To achieve this characterization, we followed those steps



We used a grid of assessment for this study. This grid is available here.

This approach led us to do a failure modes and effect analysis.


What is a failure mode and effect analysis ?



It is a technique which consists in focusing on each equipment and material used. The goal is to understand what happens when something goes wrong. The result is given as following.
Finally we put all important information in a fault tree analysis.

What is a fault tree analysis ?



A fault tree analysis is another technique, which consists in listing all elements that can cause a dreaded phenomenon. These events are then linked thanks to boolean logic connectors. The assembly is then placed in a scheme which allows you to draw all the scenarios involved in the dreaded phenomenon or situation.


In the following fault tree analysis we represented the steps in which we could have a potential propagation of microorganisms.



The tree emphasizes the fact that we have three different kinds of situations which could lead to microorganisms propagation:
  • normal situations
  • situations caused by human errors, or failures to internal manipulations
  • situations induced by events unrelated to manipulations’ mistakes


Note that according to this tree, the spread of bacteria in the laboratory is caused by manipulation under flow hoods. Meaning that in theory, people present during handling are exposed to bacteria. Nevertheless, this study does not take into account the concentration at which individuals are exposed, and how it is distributed in the laboratory. It only gives indications about the possible causes of any release.

Second approach



To deal with the issue of biological risks, we focused our work on the first step of prevention which is the identification of all information to assess the risk.
Prevention can only be put in place thanks to feedbacks. Thus, we needed a device or an organization which enabled us to record them.

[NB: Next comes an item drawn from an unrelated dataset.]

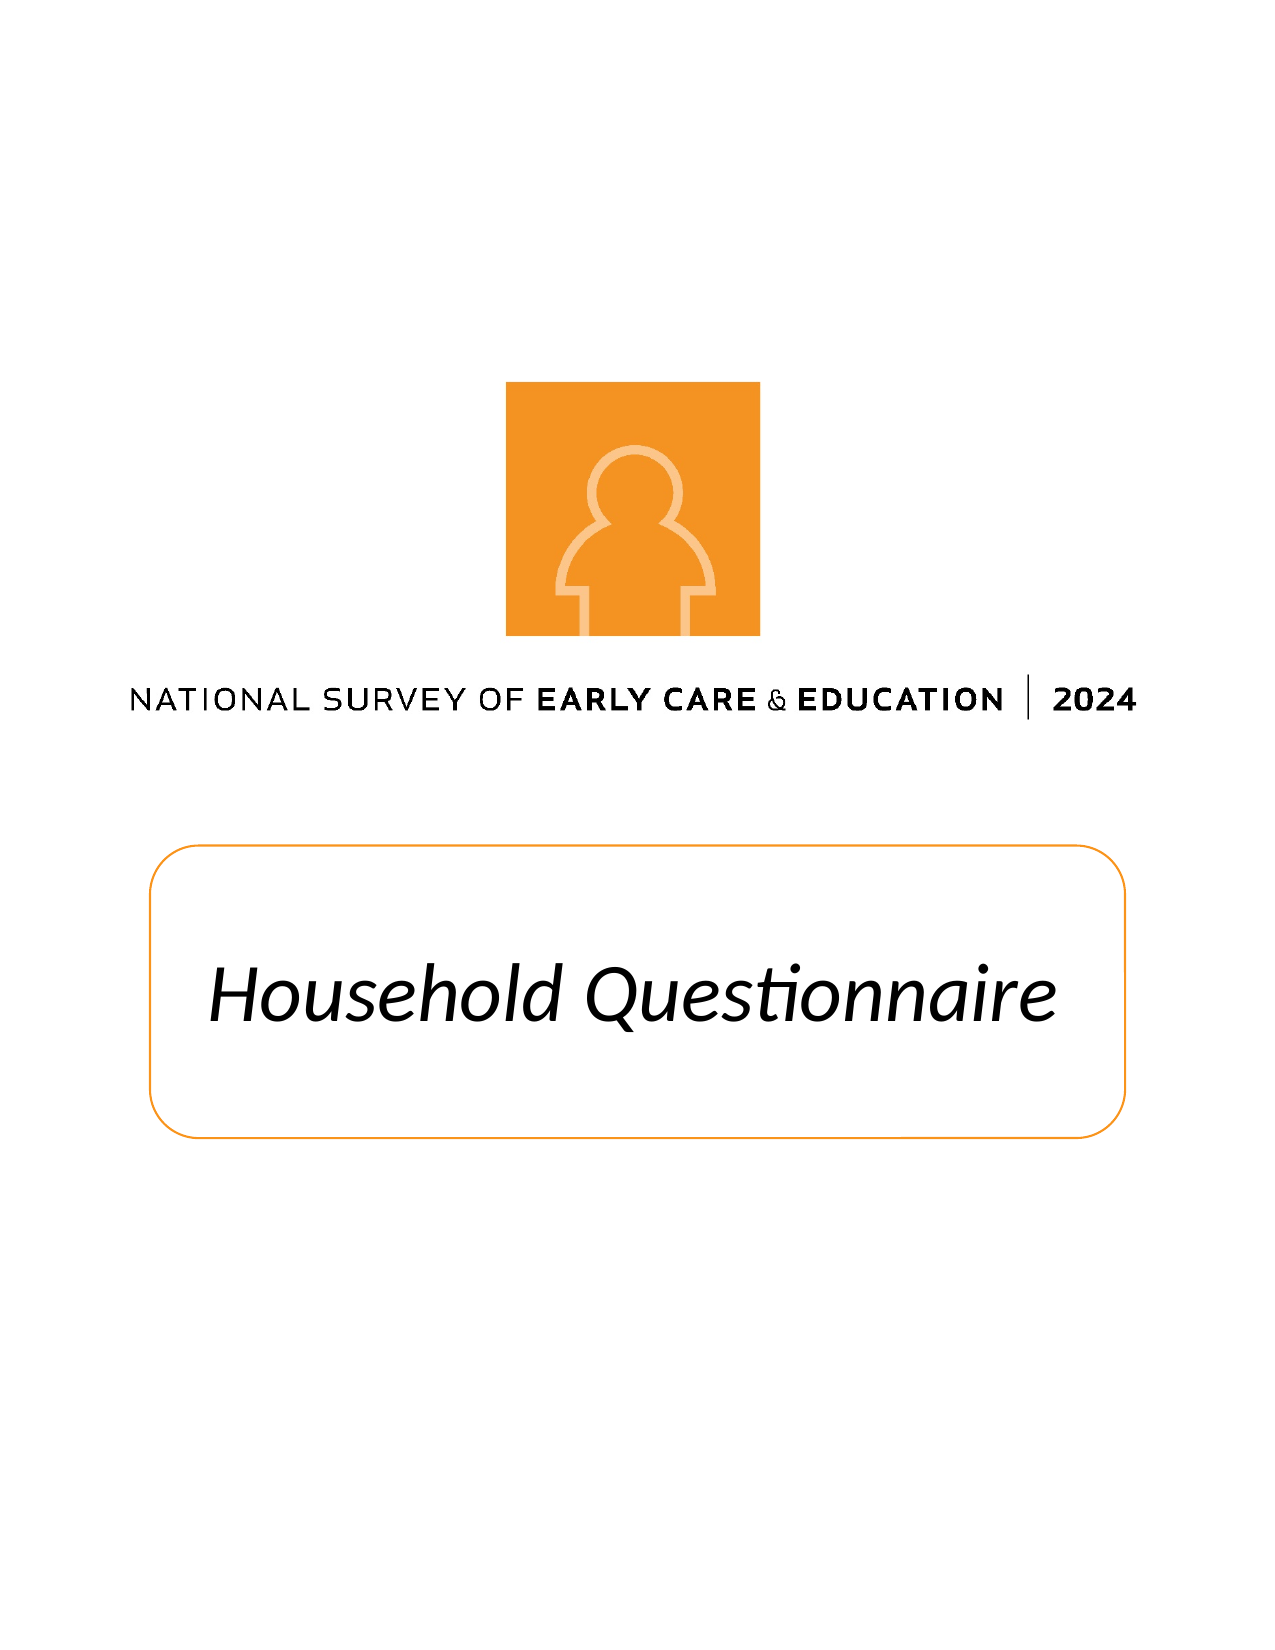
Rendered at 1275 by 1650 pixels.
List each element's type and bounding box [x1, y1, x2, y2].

picture [0, 162, 1275, 810]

In the context of iGEM, we had an idea that we called the BioBrick Safety Sheet (BSS). This sheet aims at:
  • Improving the way of collecting information on how BioBricks can be used safely
  • Assisting biologists in their work
  • Establishing a standardized system to collect information in synthetic biology


To develop this sheet, we established a list of information that the BSS should contain. Regarding biology and modelling; it should contain, basic information about the constituents of BioBricks and their characterization. Concerning the prevention when using the BioBrick, it should identify environments in which it has already been used and problems encountered. Finally, the sheet should be updated after each use of the BioBrick.

Here is a link towards the template of the BSS.

In our human practice project we asked other teams to give us feedbacks on our BSS in order to improve it.